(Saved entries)
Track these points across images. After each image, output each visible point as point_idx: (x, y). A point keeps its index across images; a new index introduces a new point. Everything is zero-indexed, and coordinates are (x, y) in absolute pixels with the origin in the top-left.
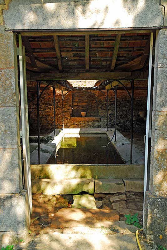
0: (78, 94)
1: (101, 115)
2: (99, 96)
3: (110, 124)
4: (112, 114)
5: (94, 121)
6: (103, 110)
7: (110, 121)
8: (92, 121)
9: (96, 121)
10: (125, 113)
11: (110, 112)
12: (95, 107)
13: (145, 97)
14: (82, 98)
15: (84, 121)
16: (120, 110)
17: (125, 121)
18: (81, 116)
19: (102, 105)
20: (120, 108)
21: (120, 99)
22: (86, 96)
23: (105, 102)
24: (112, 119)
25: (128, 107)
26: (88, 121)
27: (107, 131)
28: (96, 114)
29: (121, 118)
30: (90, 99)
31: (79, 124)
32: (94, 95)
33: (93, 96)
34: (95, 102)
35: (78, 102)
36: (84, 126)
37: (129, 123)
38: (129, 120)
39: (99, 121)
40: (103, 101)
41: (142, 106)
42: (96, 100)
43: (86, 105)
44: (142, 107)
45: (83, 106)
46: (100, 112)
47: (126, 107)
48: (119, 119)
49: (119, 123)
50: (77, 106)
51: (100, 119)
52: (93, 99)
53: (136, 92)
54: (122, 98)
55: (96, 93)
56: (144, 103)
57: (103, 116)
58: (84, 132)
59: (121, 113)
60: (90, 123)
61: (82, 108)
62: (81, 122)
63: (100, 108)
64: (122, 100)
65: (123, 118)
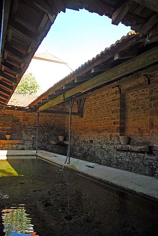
0: (3, 118)
1: (25, 138)
2: (23, 121)
3: (33, 147)
4: (35, 138)
5: (18, 144)
6: (27, 134)
7: (33, 145)
8: (16, 144)
9: (20, 144)
10: (46, 137)
11: (33, 136)
12: (18, 131)
13: (63, 124)
14: (7, 122)
15: (8, 144)
16: (42, 135)
17: (46, 144)
18: (6, 139)
19: (26, 129)
20: (42, 133)
21: (42, 125)
22: (11, 121)
23: (29, 127)
24: (34, 142)
25: (49, 132)
26: (12, 144)
27: (37, 153)
28: (20, 138)
29: (43, 141)
30: (14, 124)
31: (3, 147)
32: (19, 120)
33: (17, 121)
34: (19, 127)
35: (3, 125)
36: (8, 148)
37: (49, 146)
38: (49, 144)
39: (22, 144)
40: (27, 125)
41: (60, 131)
42: (20, 125)
43: (10, 129)
44: (61, 133)
45: (7, 130)
46: (24, 136)
47: (47, 132)
48: (41, 143)
49: (40, 146)
50: (2, 130)
51: (24, 142)
52: (17, 124)
53: (56, 120)
54: (44, 124)
55: (20, 118)
56: (62, 129)
57: (27, 139)
58: (13, 154)
59: (43, 138)
60: (14, 146)
61: (6, 132)
62: (5, 145)
63: (24, 132)
64: (44, 126)
65: (45, 141)
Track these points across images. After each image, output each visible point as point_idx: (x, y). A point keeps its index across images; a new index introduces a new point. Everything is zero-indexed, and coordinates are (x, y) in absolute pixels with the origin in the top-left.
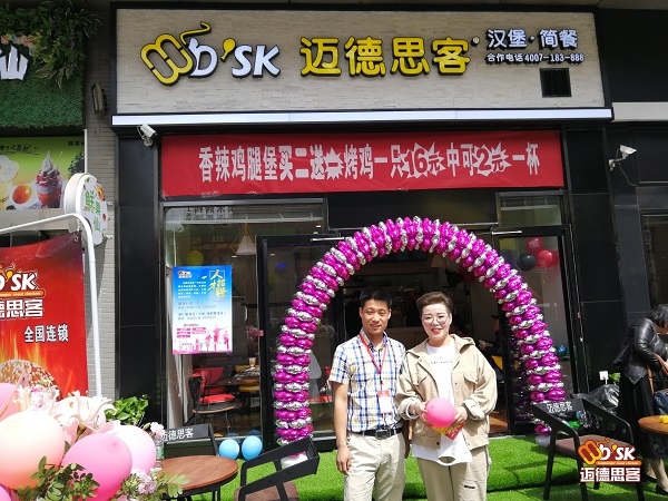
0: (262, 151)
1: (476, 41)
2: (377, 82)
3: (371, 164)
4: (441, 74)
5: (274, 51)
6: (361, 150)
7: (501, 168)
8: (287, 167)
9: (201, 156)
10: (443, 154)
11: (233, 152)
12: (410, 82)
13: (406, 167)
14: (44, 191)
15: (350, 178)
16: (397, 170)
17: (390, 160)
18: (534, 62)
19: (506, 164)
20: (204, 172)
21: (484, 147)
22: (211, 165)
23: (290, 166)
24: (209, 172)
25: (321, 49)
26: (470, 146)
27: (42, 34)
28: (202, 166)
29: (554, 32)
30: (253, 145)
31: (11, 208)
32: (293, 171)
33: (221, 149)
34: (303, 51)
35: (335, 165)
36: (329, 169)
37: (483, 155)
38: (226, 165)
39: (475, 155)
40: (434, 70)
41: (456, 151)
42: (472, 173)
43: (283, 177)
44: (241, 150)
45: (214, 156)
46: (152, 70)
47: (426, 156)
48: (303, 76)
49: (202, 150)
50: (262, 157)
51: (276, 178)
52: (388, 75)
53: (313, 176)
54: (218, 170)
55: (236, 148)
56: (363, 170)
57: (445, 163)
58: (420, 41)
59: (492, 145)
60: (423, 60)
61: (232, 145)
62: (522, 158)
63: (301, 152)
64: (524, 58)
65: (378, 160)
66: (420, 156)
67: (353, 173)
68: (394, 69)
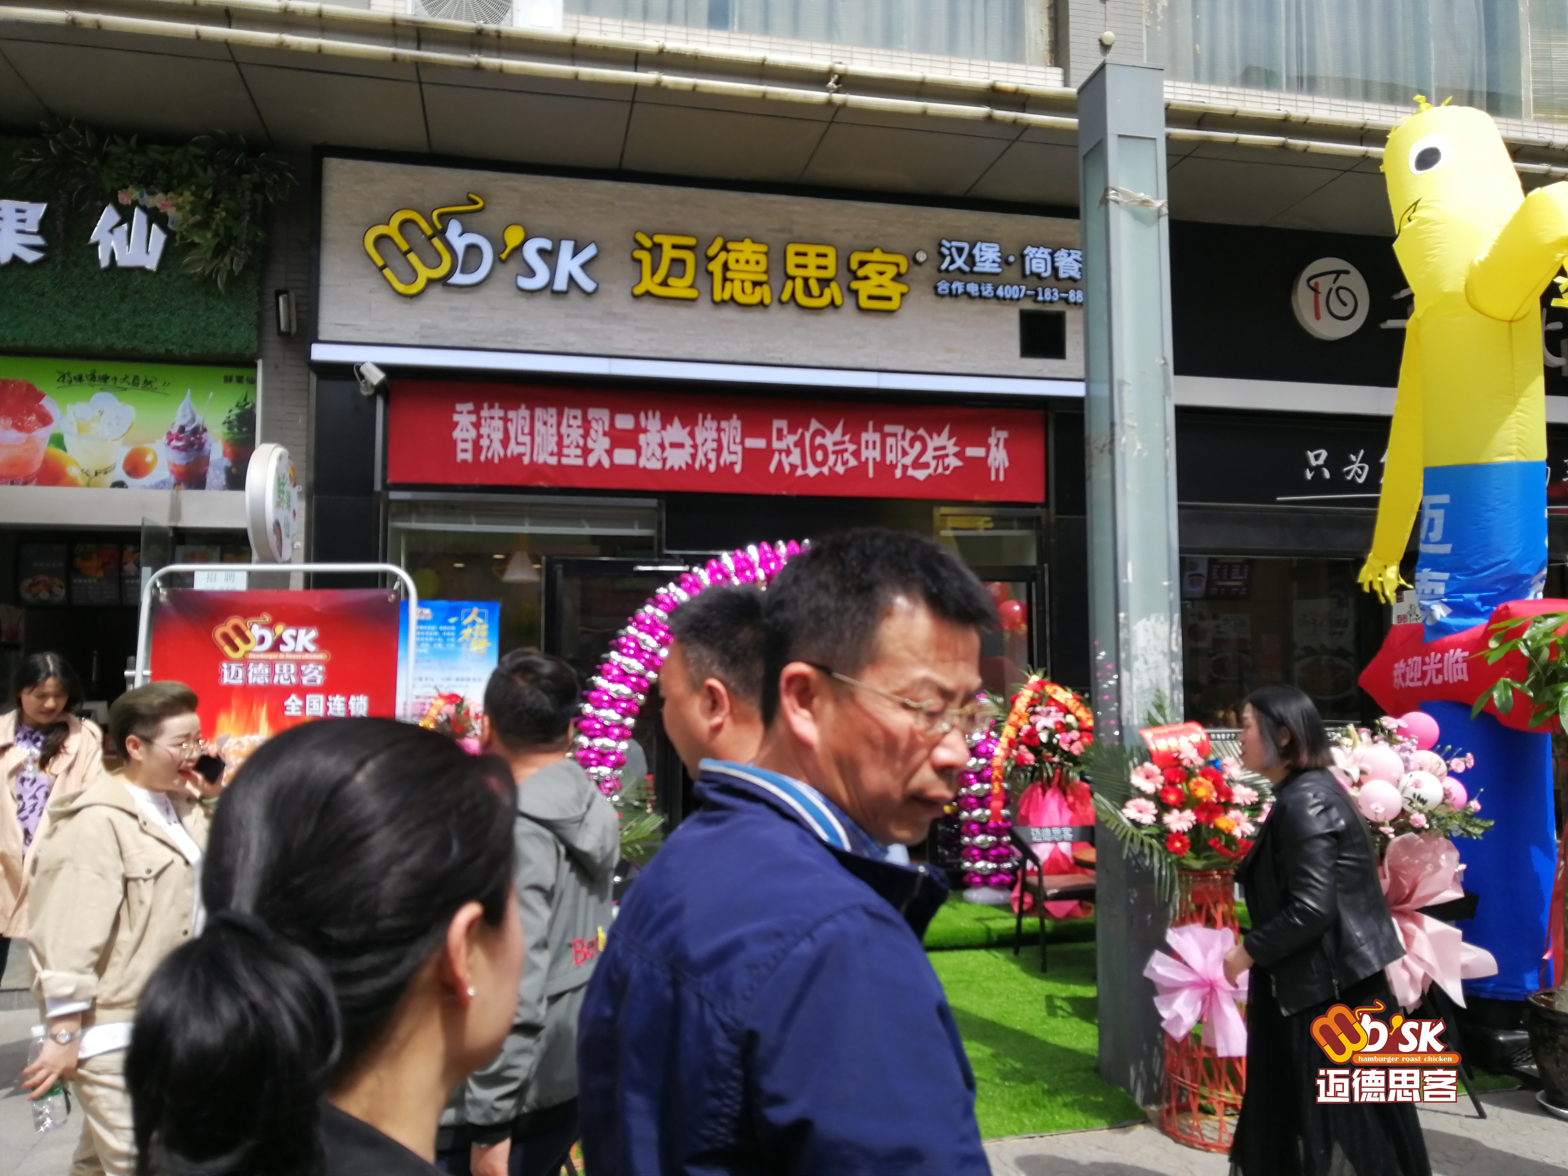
0: (560, 416)
1: (921, 257)
2: (756, 316)
3: (738, 449)
4: (859, 308)
5: (590, 252)
6: (724, 424)
7: (946, 468)
8: (600, 444)
9: (456, 417)
10: (856, 440)
11: (511, 414)
12: (810, 320)
13: (795, 458)
14: (179, 459)
15: (704, 469)
16: (780, 462)
17: (769, 443)
18: (1011, 299)
19: (954, 462)
20: (461, 446)
21: (921, 432)
22: (473, 434)
23: (606, 443)
24: (469, 446)
25: (668, 254)
26: (899, 429)
27: (193, 194)
28: (457, 434)
29: (1047, 251)
30: (545, 405)
31: (120, 484)
32: (610, 453)
33: (491, 407)
34: (639, 254)
35: (681, 446)
36: (670, 452)
37: (918, 446)
38: (498, 436)
39: (906, 444)
40: (850, 302)
41: (877, 437)
42: (898, 473)
43: (592, 461)
44: (524, 412)
45: (479, 418)
46: (381, 269)
47: (829, 440)
48: (636, 297)
49: (459, 407)
50: (559, 424)
51: (580, 462)
52: (775, 306)
53: (643, 463)
54: (484, 442)
55: (516, 408)
56: (726, 458)
57: (856, 454)
58: (831, 252)
59: (935, 429)
60: (833, 285)
61: (509, 402)
62: (979, 452)
63: (625, 422)
64: (995, 290)
65: (751, 443)
66: (818, 440)
67: (709, 461)
68: (786, 296)
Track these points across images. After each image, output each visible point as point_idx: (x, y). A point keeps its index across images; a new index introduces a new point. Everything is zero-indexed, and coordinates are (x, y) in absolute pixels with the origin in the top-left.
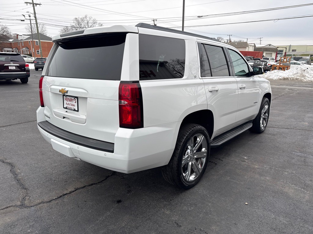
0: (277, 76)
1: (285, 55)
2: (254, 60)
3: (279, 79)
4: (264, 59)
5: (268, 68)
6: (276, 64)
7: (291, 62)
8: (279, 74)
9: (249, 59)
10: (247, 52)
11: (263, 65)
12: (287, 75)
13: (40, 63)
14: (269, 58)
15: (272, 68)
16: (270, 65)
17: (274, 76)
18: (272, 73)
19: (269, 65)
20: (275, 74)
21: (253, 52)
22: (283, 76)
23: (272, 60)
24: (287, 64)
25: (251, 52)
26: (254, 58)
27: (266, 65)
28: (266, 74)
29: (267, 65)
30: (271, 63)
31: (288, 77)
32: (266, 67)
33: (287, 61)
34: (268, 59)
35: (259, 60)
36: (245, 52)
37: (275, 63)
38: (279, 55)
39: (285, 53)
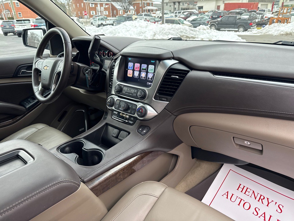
0: (278, 31)
1: (283, 6)
2: (249, 12)
3: (281, 34)
4: (260, 11)
5: (265, 22)
6: (274, 16)
7: (291, 13)
8: (279, 29)
9: (244, 12)
10: (240, 3)
11: (260, 18)
12: (290, 29)
13: (7, 27)
14: (266, 10)
15: (271, 21)
16: (268, 18)
17: (273, 31)
18: (271, 27)
19: (266, 17)
20: (275, 28)
21: (248, 3)
22: (285, 31)
23: (269, 12)
24: (288, 15)
25: (245, 3)
26: (248, 10)
27: (262, 18)
28: (264, 29)
29: (264, 17)
30: (269, 15)
31: (291, 32)
32: (263, 21)
33: (287, 12)
34: (264, 11)
35: (255, 12)
36: (239, 3)
37: (272, 16)
38: (276, 6)
39: (283, 3)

**What to work on**:
Can you pull every line of the data above out word for word, leaving the pictures out of your answer?

**Completed task**:
Track these points across images. After each image, output each visible point as point_idx: (x, y). A point keeps its index across images; a new index introduces a new point. Everything is zero-indexed, and coordinates are (x, y) in absolute pixels with the origin in the top-left.
0: (78, 94)
1: (101, 115)
2: (99, 96)
3: (110, 124)
4: (112, 114)
5: (94, 121)
6: (103, 110)
7: (110, 121)
8: (92, 121)
9: (96, 121)
10: (125, 113)
11: (110, 112)
12: (95, 107)
13: (145, 97)
14: (82, 98)
15: (84, 121)
16: (120, 110)
17: (125, 121)
18: (81, 116)
19: (102, 105)
20: (120, 108)
21: (120, 99)
22: (86, 96)
23: (105, 102)
24: (112, 119)
25: (128, 107)
26: (88, 121)
27: (107, 131)
28: (96, 114)
29: (121, 118)
30: (90, 99)
31: (79, 124)
32: (94, 95)
33: (93, 96)
34: (95, 102)
35: (78, 102)
36: (84, 126)
37: (129, 123)
38: (129, 120)
39: (99, 121)
40: (103, 101)
41: (142, 106)
42: (96, 100)
43: (86, 105)
44: (142, 107)
45: (83, 106)
46: (100, 112)
47: (126, 107)
48: (119, 119)
49: (119, 123)
50: (77, 106)
51: (100, 119)
52: (93, 99)
53: (136, 92)
54: (122, 98)
55: (96, 93)
56: (144, 103)
57: (103, 116)
58: (84, 132)
59: (121, 113)
60: (90, 123)
61: (82, 108)
62: (81, 122)
63: (100, 108)
64: (122, 100)
65: (123, 118)
0: (3, 118)
1: (25, 138)
2: (23, 121)
3: (33, 147)
4: (35, 138)
5: (18, 144)
6: (27, 134)
7: (33, 145)
8: (16, 144)
9: (20, 144)
10: (46, 137)
11: (33, 136)
12: (18, 131)
13: (63, 124)
14: (7, 122)
15: (8, 144)
16: (42, 135)
17: (46, 144)
18: (6, 139)
19: (26, 129)
20: (42, 133)
21: (42, 125)
22: (11, 121)
23: (29, 127)
24: (34, 142)
25: (49, 132)
26: (12, 144)
27: (37, 153)
28: (20, 138)
29: (43, 141)
30: (14, 124)
31: (3, 147)
32: (19, 120)
33: (17, 121)
34: (19, 127)
35: (3, 125)
36: (8, 148)
37: (49, 146)
38: (49, 144)
39: (22, 144)
40: (27, 125)
41: (60, 131)
42: (20, 125)
43: (10, 129)
44: (61, 133)
45: (7, 130)
46: (24, 136)
47: (47, 132)
48: (41, 143)
49: (40, 146)
50: (2, 130)
51: (24, 142)
52: (17, 124)
53: (56, 120)
54: (44, 124)
55: (20, 118)
56: (62, 129)
57: (27, 139)
58: (13, 154)
59: (43, 138)
60: (14, 146)
61: (6, 132)
62: (5, 145)
63: (24, 132)
64: (44, 126)
65: (45, 141)
Track these points across images. After each image, output each visible point as point_idx: (x, y). A point keeps its index across images; a new index introduces a new point. Everything is zero-indexed, and coordinates are (x, y) in absolute pixels with the origin in the top-left.
0: (262, 151)
1: (476, 41)
2: (377, 82)
3: (371, 164)
4: (441, 74)
5: (274, 51)
6: (361, 150)
7: (501, 168)
8: (287, 167)
9: (201, 156)
10: (443, 154)
11: (233, 152)
12: (410, 82)
13: (406, 167)
14: (44, 191)
15: (350, 178)
16: (397, 170)
17: (390, 160)
18: (534, 62)
19: (506, 164)
20: (204, 172)
21: (484, 147)
22: (211, 165)
23: (290, 166)
24: (209, 172)
25: (321, 49)
26: (470, 146)
27: (42, 34)
28: (202, 166)
29: (554, 32)
30: (253, 145)
31: (11, 208)
32: (293, 171)
33: (221, 149)
34: (303, 51)
35: (335, 165)
36: (329, 169)
37: (483, 155)
38: (226, 165)
39: (475, 155)
40: (434, 70)
41: (456, 151)
42: (472, 173)
43: (283, 177)
44: (241, 150)
45: (214, 156)
46: (152, 70)
47: (426, 156)
48: (303, 76)
49: (202, 150)
50: (262, 157)
51: (276, 178)
52: (388, 75)
53: (313, 176)
54: (218, 170)
55: (236, 148)
56: (363, 170)
57: (445, 163)
58: (420, 41)
59: (492, 145)
60: (423, 60)
61: (232, 145)
62: (522, 158)
63: (301, 152)
64: (524, 58)
65: (378, 160)
66: (420, 156)
67: (353, 173)
68: (394, 69)
0: (560, 416)
1: (921, 257)
2: (756, 316)
3: (738, 449)
4: (859, 308)
5: (590, 252)
6: (724, 424)
7: (946, 468)
8: (600, 444)
9: (456, 417)
10: (856, 440)
11: (511, 414)
12: (810, 320)
13: (795, 458)
14: (179, 459)
15: (704, 469)
16: (780, 462)
17: (769, 443)
18: (1011, 299)
19: (954, 462)
20: (461, 446)
21: (921, 432)
22: (473, 434)
23: (606, 443)
24: (469, 446)
25: (668, 254)
26: (899, 429)
27: (193, 194)
28: (457, 434)
29: (1047, 251)
30: (545, 405)
31: (120, 484)
32: (610, 453)
33: (491, 407)
34: (639, 254)
35: (681, 446)
36: (670, 452)
37: (918, 446)
38: (498, 436)
39: (906, 444)
40: (850, 302)
41: (877, 437)
42: (898, 473)
43: (592, 461)
44: (524, 412)
45: (479, 418)
46: (381, 269)
47: (829, 440)
48: (636, 297)
49: (459, 407)
50: (559, 424)
51: (580, 462)
52: (775, 306)
53: (643, 463)
54: (484, 442)
55: (516, 408)
56: (726, 458)
57: (856, 454)
58: (831, 252)
59: (935, 429)
60: (833, 285)
61: (509, 402)
62: (979, 452)
63: (625, 422)
64: (995, 290)
65: (751, 443)
66: (818, 440)
67: (709, 461)
68: (786, 296)
Track these points across images. After each image, output each visible point as point_idx: (x, y). A point keeps its index across images; a new index introduces a new point. Everything is zero-indexed, and coordinates are (x, y) in absolute pixels with the origin in the top-left.
0: (277, 76)
1: (285, 55)
2: (254, 60)
3: (279, 79)
4: (264, 59)
5: (268, 68)
6: (276, 64)
7: (291, 62)
8: (279, 74)
9: (249, 59)
10: (247, 52)
11: (263, 65)
12: (287, 75)
13: (40, 63)
14: (269, 58)
15: (272, 68)
16: (270, 65)
17: (274, 76)
18: (272, 73)
19: (269, 65)
20: (275, 74)
21: (253, 52)
22: (283, 76)
23: (272, 60)
24: (287, 64)
25: (251, 52)
26: (254, 58)
27: (266, 65)
28: (266, 74)
29: (267, 65)
30: (271, 63)
31: (288, 77)
32: (266, 67)
33: (287, 61)
34: (268, 59)
35: (259, 60)
36: (245, 52)
37: (275, 63)
38: (279, 55)
39: (285, 53)
0: (278, 31)
1: (283, 6)
2: (249, 12)
3: (281, 34)
4: (260, 11)
5: (265, 22)
6: (274, 16)
7: (291, 13)
8: (279, 29)
9: (244, 12)
10: (240, 3)
11: (260, 18)
12: (290, 29)
13: (7, 27)
14: (266, 10)
15: (271, 21)
16: (268, 18)
17: (273, 31)
18: (271, 27)
19: (266, 17)
20: (275, 28)
21: (248, 3)
22: (285, 31)
23: (269, 12)
24: (288, 15)
25: (245, 3)
26: (248, 10)
27: (262, 18)
28: (264, 29)
29: (264, 17)
30: (269, 15)
31: (291, 32)
32: (263, 21)
33: (287, 12)
34: (264, 11)
35: (255, 12)
36: (239, 3)
37: (272, 16)
38: (276, 6)
39: (283, 3)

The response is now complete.